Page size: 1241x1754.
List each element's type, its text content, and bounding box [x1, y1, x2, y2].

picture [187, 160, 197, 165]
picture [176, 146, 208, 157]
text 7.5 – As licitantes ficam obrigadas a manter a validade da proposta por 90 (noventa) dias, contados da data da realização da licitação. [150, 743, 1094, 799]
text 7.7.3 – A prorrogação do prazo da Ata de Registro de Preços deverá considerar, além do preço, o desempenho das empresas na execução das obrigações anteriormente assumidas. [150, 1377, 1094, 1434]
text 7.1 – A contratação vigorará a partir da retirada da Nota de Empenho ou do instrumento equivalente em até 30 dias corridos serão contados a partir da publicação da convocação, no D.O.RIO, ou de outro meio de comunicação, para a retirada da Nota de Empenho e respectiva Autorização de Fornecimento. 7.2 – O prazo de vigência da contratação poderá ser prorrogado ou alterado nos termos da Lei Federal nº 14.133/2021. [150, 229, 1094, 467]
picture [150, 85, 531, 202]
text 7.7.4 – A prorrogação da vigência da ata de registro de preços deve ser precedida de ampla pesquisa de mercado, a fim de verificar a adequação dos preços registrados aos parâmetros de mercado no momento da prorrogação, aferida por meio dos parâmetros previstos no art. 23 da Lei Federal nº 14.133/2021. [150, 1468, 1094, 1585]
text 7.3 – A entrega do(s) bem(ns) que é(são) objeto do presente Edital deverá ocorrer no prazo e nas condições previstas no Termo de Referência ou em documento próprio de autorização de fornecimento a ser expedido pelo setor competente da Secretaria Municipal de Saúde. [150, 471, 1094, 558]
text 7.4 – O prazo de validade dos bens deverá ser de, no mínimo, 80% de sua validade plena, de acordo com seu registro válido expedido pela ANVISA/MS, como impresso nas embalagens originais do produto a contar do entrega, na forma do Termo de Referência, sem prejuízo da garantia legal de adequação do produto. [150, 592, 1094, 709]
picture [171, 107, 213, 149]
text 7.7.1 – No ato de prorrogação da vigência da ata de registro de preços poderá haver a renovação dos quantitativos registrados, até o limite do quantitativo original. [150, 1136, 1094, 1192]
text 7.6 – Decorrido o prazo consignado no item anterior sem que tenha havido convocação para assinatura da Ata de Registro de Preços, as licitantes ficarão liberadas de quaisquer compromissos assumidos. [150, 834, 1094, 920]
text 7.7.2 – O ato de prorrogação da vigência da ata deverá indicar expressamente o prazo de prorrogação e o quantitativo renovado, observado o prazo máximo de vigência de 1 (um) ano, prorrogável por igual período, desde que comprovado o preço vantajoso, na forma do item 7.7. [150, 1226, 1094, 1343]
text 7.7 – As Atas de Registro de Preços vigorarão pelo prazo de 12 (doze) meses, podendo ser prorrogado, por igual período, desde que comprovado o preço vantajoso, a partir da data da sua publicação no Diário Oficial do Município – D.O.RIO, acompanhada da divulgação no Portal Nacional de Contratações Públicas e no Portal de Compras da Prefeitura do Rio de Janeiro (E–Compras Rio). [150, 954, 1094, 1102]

• • • • • • •

> Exercise
How many lines in the records above contain the word "expedido"? Answer with the number alone.

> Response below
2